Extract every line of text from all the records below, unchanged and in the same order, leaving the pictures out of your answer.

Saved entries:
□ □ □ □

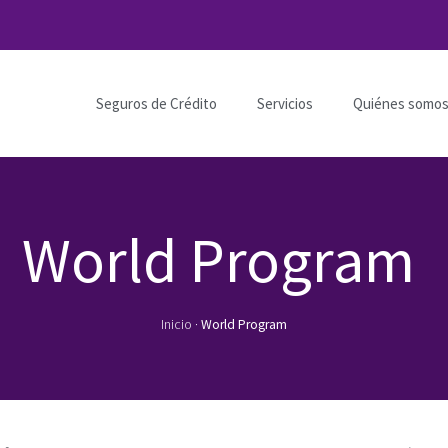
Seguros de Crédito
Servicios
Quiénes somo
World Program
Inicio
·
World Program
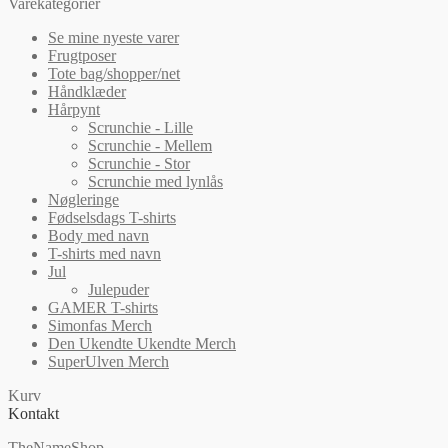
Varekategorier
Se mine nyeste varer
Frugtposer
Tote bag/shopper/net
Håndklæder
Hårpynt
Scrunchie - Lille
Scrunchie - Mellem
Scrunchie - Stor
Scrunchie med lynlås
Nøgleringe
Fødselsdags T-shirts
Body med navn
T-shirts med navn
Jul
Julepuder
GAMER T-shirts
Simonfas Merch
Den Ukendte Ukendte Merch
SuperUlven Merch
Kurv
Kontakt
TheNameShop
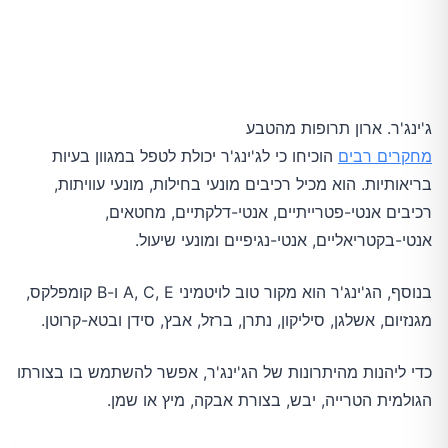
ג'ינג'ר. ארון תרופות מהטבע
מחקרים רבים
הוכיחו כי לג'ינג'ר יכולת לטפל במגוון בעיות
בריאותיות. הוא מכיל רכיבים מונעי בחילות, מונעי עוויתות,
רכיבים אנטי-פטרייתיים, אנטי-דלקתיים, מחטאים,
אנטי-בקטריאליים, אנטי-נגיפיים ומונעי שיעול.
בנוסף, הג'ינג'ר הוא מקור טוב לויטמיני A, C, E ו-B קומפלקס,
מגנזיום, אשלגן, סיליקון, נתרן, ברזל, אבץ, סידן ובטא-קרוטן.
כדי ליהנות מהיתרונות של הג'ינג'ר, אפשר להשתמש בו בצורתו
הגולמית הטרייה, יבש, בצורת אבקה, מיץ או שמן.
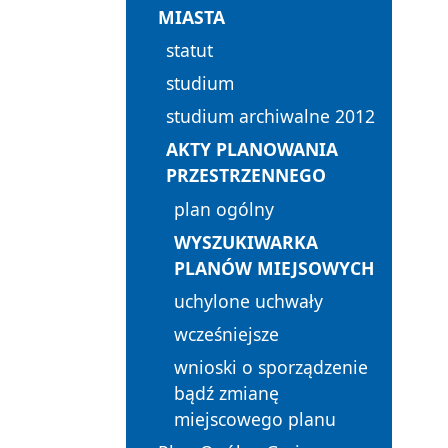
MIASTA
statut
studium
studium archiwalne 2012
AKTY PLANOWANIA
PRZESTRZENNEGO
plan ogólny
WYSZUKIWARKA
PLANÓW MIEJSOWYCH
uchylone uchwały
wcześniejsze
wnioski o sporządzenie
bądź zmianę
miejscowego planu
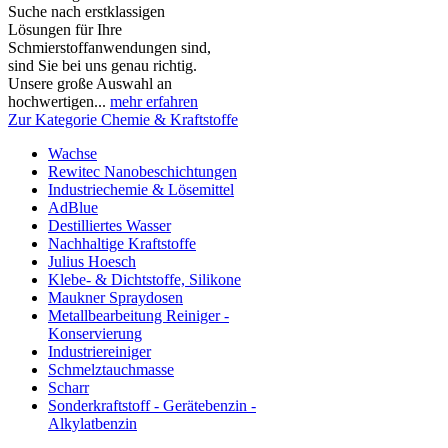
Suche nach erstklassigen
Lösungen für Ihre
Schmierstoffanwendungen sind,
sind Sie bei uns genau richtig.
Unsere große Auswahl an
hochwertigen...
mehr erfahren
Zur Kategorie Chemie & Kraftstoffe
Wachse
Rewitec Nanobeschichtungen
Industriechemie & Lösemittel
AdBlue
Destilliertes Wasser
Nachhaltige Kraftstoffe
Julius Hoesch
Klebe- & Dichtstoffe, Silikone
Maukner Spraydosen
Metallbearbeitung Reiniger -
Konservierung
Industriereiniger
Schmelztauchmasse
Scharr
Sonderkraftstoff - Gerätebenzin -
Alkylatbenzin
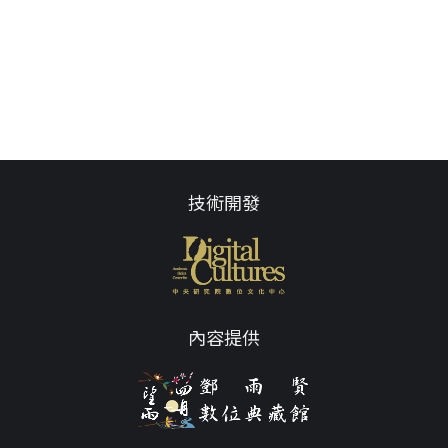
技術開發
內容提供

□ □ □ □

Output:
Seguros de Crédito
Servicios
Quiénes somo
World Program
Inicio
·
World Program
Varekategorier
Se mine nyeste varer
Frugtposer
Tote bag/shopper/net
Håndklæder
Hårpynt
Scrunchie - Lille
Scrunchie - Mellem
Scrunchie - Stor
Scrunchie med lynlås
Nøgleringe
Fødselsdags T-shirts
Body med navn
T-shirts med navn
Jul
Julepuder
GAMER T-shirts
Simonfas Merch
Den Ukendte Ukendte Merch
SuperUlven Merch
Kurv
Kontakt
TheNameShop
ג'ינג'ר. ארון תרופות מהטבע
מחקרים רבים
הוכיחו כי לג'ינג'ר יכולת לטפל במגוון בעיות
בריאותיות. הוא מכיל רכיבים מונעי בחילות, מונעי עוויתות,
רכיבים אנטי-פטרייתיים, אנטי-דלקתיים, מחטאים,
אנטי-בקטריאליים, אנטי-נגיפיים ומונעי שיעול.
בנוסף, הג'ינג'ר הוא מקור טוב לויטמיני A, C, E ו-B קומפלקס,
מגנזיום, אשלגן, סיליקון, נתרן, ברזל, אבץ, סידן ובטא-קרוטן.
כדי ליהנות מהיתרונות של הג'ינג'ר, אפשר להשתמש בו בצורתו
הגולמית הטרייה, יבש, בצורת אבקה, מיץ או שמן.
MIASTA
statut
studium
studium archiwalne 2012
AKTY PLANOWANIA
PRZESTRZENNEGO
plan ogólny
WYSZUKIWARKA
PLANÓW MIEJSOWYCH
uchylone uchwały
wcześniejsze
wnioski o sporządzenie
bądź zmianę
miejscowego planu
Suche nach erstklassigen
Lösungen für Ihre
Schmierstoffanwendungen sind,
sind Sie bei uns genau richtig.
Unsere große Auswahl an
hochwertigen...
mehr erfahren
Zur Kategorie Chemie & Kraftstoffe
Wachse
Rewitec Nanobeschichtungen
Industriechemie & Lösemittel
AdBlue
Destilliertes Wasser
Nachhaltige Kraftstoffe
Julius Hoesch
Klebe- & Dichtstoffe, Silikone
Maukner Spraydosen
Metallbearbeitung Reiniger -
Konservierung
Industriereiniger
Schmelztauchmasse
Scharr
Sonderkraftstoff - Gerätebenzin -
Alkylatbenzin
技術開發
內容提供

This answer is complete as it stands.